Emotional conversation gives the manually specified label preset as the emotion generated in the response (Zhou et al., 2018; Wei et al., 2019; Peng et al., 2022). Instead of giving a predefined emotion label, empathetic conversation (Chen et al., 2022; Kim et al., 2022) involves cognitive and affective empathy (Davis, 1983) and aims to fully understand the interlocutor’s situation and feelings and respond empathically (Keskin, 2014; Zheng et al., 2021b). For one thing, most existing works only focus on the affective aspect of empathy and make efforts to detect contextual emotion (Rashkin et al., 2019; Lin et al., 2019; Majumder et al., 2020; Li et al., 2020, 2022) while ignoring the cognitive aspect. For another, some research utilizes commonsense as cognition to refine empathetic considerations (Sabour et al., 2022). However, the relatively independent modeling between the two aspects (i.e., cognition and affection) violates their interrelated characteristics.

### 2.2 Commonsense & Concept Knowledge

As a commonsense knowledge base, ATOMIC (Sap et al., 2019) focuses on inferential knowledge organized as typed *if-then* relations.
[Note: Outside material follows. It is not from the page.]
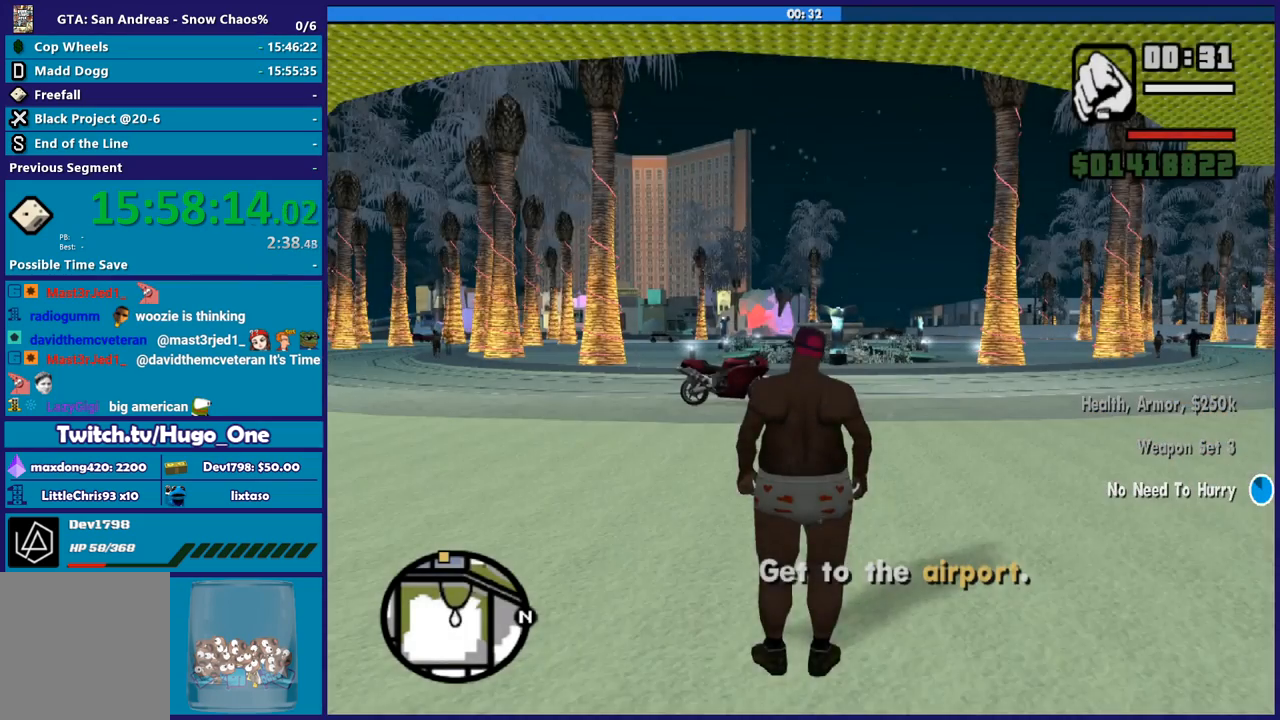
{"buttons": [], "left_stick": "up", "right_stick": "center", "events": [[67, "left_stick", "up-left"], [100, "A", "down"], [234, "A", "up"], [300, "A", "down"], [434, "A", "up"], [467, "left_stick", "up"]]}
Six commonsense reasoning relations are defined for the person involved in an event, four of which are used to reason commonsense cognitions of a given event, i.e., PersonX’s intent before the event (*xIntent*), what PersonX need to do before the event (*xNeed*), what PersonX want after the event (*xWant*), and the effect of the event on PersonX (*xEffect*). Each commonsense cognition is aligned with user’s emotional reaction to the situation implied in the dialogue inferred by *xReact* (i.e., PersonX’s reaction to the event) in our approach. To obtain inferential commonsense knowledge, we use COMET (Bosselut et al., 2019), a pretrained generative model, to generate rich commonsense statements.Figure 2: The architecture of the proposed CASE model.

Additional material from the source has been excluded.